I like the look of these photos from the BBC and was wondering how they achieve the colours? I am assuming it isn't straight from camera and has had some kind of editing.
[url= http://www.bbc.co.uk/news/world-europe-10780480 ]linky to BBC.[/url]
If you can direct me to a tutorial or suggest a book, that would be cool.
I'm not totally convinced anything much has been done to them.. may be a very gentle bit of contast manipulation. I suspect they have been shot with a filter on the camera, possibly a poleriser (best filter in the world..!)
I'm sure someone will be along to prove me wrong though!
It's just properly exposed images in flattish light I think, using a nice wide lens.
Maybe upped the mid-tone contrast slightly?
fair bit of contrast, one of them has the corners darkened in (fake vignetting), they *might* have played with the white temperature a bit - or set it correctly
Some films do it - a lot of landscape photographers have massive stashes of Fuji Velvia, which really overdoes or brings out the colours, depending on your point of view.
5lab - do you think it's fake vignetting? seems to have been a v.wide angle lens - may have had a screw on filter on (UV/polariser/whatever) which vignetted when at the shortest focal length?

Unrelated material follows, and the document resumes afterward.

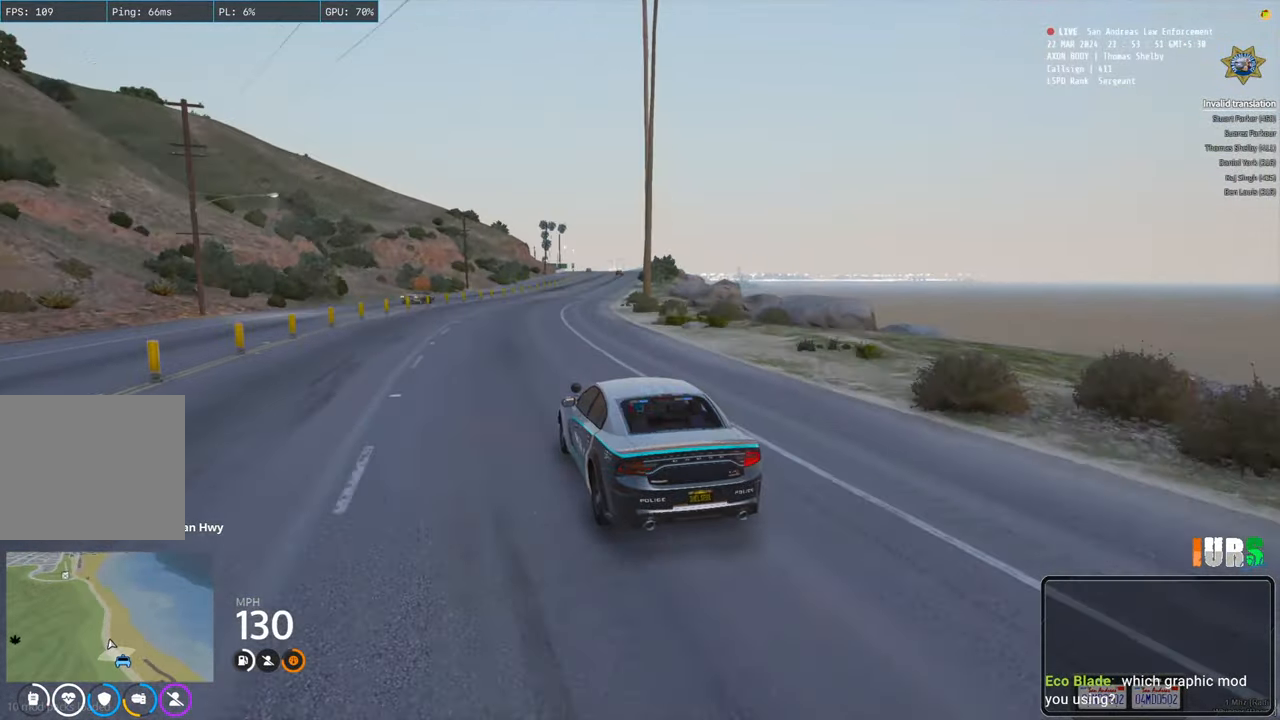
{"keys": ["d", "w"], "events": [[333, "d", "down"]]}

Possibly application of a "HDR" plugin in post
A quick, rough n ready way on PS: make a B/W adjustment layer and push the dark tones with sliders or use 'black' setting. Then adjust opacity on B/W layer right down <20%. This alows you to decrease colour saturation but maintain contrast.
You can also download custom curve settings that emulate the old film types.
Thanks MrFart, I'll have a go.
I don't think it's a polariser, but possibly another filter. I'll try my polarising filter as see what happens.
Thanks all.
It's possibly my eyesight being a bit loopy through the effects of codeine phosphate, but that looks similar to the "Leica" effect.
Go to the "unsharp mask" filter, and set at 15% amount, 60 pixel radius, threshold at 0 or 1. Play about with the levels until it looks just right.